== TESTO DEL DOCUMENTO ==
━━━
Approvato il consuntivo 2013 dal Senato accademico: "Saldo finanziario positivo complessivo di 87 milioni di euro. Il personale pesa per il 54%"

Interventi edilizi che sfiorano i 15 milioni di euro, spese per il personale al di sotto della soglia massima indicata dal Ministero con un investimento pari a 6 milioni di euro in assegni di ricerca per giovani studiosi, interventi a favore degli studenti (borse di studio, rimborsi, riduzioni per merito) pari a 15 milioni di euro: il bilancio consuntivo 2013 dell’Università Ca’ Foscari, approvato a luglio dal Senato Accademico e Consiglio di Amministrazione, si è chiuso in buona salute con un saldo finanziario positivo complessivo di 87 milioni di euro, per la maggior parte destinato ad attività già programmate e per l’altra parte, pari a 13 milioni di euro (dei quali 1,5 derivanti dalla gestione economica delle attività correnti), di risorse libere a disposizione dell’ateneo per essere reinvestite, pur in presenza dell’ulteriore riduzione dei trasferimenti ministeriali (calati nell’ultimo triennio di circa 2,5 milioni di euro).

Il 57 per cento delle entrate proviene dai fondi statali, un dato positivo che evidenzia la capacità dell’ateneo di non dipendere esclusivamente dai finanziamenti pubblici, il 19 per cento proviene dalla contribuzione studentesca, correlato all’aumento del numero di iscritti.
━━━
== COMPITI DA SVOLGERE ==
a) Nel testo sul bilancio consuntivo 2013 di Ca' Foscari, quale percentuale delle entrate proviene dalla contribuzione studentesca?
b) Continua il testo sul bilancio consuntivo 2013 di Ca' Foscari, riprendendo dopo la sua ultima frase.

== ESTRATTI DEI DATI ==
━━━
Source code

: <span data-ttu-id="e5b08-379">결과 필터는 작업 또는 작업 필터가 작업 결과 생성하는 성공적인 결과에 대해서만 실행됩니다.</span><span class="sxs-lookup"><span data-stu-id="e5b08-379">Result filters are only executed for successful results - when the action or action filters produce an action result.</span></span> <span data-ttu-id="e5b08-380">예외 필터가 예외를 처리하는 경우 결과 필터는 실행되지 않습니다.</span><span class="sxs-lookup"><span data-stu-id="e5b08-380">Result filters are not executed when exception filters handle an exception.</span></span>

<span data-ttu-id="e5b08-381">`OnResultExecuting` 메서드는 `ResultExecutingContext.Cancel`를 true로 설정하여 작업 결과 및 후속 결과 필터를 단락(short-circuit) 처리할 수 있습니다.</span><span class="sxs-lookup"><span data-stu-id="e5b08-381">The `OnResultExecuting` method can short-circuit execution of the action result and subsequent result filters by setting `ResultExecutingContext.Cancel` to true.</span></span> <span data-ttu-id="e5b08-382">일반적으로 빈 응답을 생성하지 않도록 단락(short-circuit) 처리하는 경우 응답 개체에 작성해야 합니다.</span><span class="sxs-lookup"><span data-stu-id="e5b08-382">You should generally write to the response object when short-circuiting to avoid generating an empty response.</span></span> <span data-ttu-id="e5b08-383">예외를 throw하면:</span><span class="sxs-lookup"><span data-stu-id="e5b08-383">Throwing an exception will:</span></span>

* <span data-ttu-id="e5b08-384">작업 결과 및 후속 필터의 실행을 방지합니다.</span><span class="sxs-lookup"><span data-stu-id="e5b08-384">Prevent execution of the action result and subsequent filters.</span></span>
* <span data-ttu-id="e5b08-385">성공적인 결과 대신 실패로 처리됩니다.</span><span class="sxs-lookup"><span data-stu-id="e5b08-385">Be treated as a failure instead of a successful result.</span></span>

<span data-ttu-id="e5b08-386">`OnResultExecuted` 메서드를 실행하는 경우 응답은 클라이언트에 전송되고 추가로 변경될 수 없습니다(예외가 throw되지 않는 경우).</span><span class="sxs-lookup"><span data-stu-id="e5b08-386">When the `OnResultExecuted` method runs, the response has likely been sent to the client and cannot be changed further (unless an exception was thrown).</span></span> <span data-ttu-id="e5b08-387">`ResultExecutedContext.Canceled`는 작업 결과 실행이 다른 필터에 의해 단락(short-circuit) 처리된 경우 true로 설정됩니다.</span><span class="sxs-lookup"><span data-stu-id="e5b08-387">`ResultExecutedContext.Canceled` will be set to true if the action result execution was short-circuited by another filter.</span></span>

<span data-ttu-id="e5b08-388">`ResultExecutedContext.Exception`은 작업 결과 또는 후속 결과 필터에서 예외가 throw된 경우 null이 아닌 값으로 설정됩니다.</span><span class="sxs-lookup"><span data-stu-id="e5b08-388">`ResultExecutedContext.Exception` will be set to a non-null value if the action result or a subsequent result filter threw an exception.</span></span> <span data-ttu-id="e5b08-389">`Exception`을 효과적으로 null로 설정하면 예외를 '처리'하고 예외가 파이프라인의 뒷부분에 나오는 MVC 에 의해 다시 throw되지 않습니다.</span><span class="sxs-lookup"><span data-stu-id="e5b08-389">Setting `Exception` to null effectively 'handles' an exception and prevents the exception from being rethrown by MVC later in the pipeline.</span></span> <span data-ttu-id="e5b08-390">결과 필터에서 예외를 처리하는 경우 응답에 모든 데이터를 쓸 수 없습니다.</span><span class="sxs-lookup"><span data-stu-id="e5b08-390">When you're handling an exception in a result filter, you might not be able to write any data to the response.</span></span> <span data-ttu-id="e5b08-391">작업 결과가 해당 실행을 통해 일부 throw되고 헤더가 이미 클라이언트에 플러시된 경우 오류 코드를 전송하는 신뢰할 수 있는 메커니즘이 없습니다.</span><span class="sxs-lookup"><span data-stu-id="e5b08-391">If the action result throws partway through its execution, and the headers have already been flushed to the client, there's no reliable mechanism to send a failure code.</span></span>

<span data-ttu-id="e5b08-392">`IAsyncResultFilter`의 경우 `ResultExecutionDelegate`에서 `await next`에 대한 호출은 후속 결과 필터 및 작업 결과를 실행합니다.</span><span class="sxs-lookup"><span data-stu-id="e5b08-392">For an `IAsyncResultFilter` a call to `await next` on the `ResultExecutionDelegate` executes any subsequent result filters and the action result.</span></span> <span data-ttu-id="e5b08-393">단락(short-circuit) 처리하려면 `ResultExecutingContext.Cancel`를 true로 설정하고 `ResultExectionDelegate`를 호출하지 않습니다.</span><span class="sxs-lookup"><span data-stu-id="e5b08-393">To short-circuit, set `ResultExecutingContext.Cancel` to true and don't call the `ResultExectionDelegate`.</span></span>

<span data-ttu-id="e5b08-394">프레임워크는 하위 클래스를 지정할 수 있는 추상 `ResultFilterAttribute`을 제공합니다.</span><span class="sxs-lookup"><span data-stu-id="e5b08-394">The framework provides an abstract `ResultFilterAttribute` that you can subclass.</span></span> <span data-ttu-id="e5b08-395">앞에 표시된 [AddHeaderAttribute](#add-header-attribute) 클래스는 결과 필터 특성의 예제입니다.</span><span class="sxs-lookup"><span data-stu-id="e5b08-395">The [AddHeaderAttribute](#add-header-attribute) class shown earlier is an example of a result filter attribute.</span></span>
━━━
== RISPOSTE FORNITE ==
a) Il 19 per cento.

b)
Una voce significativa degli investimenti di Ca’ Foscari, per quanto riguarda le spese di personale e più in generale le politiche di reclutamento, riguarda la spesa di 6 milioni di euro per assegni di ricerca, con un incremento di 2,5 milioni di euro rispetto all’esercizio precedente. A causa delle restrizioni di legge sul turn over, l’ateneo ha inoltre ridotto le spese del personale di ruolo, compensandole tuttavia con l’assunzione di personale a tempo determinato. Le spese del personale incidono per il 54 per cento nel bilancio dell’ateneo.

In aumentano risultano i trasferimenti dalla Regione per borse di studio regionali e le entrate da Unione Europea, enti esteri e organismi internazionali. Tuttavia per le borse di studio regionali l’Ateneo ha deciso di anticipare i tempi di pagamento utilizzando le proprie risorse di cassa.

Il bilancio consuntivo 2013 di Ca’ Foscari ha rispettato tutti gli indicatori previsti dalla normativa nazionale, come evidenziato nella relazione dell’organo di controllo, il Collegio dei revisori dei conti, presieduto dal dottor Francesco D’Amaro, magistrato della Corte dei Conti: "L’avanzo non è un risultato di casuale generazione, ma il frutto di una gestione delle risorse nell’ambito di una programmazione triennale che ormai è diventata prassi di buona gestione in Ateneo".

"Siamo molto soddisfatti - dichiara il rettore Carlo Carraro - il bilancio consuntivo 2013 non solo mantiene in ordine i conti dell’ateneo rispettando i parametri di spesa imposti dal Ministero ma riesce a sostenere e quindi a soddisfare le politiche di investimento di Ca’ Foscari e le linee strategiche programmate".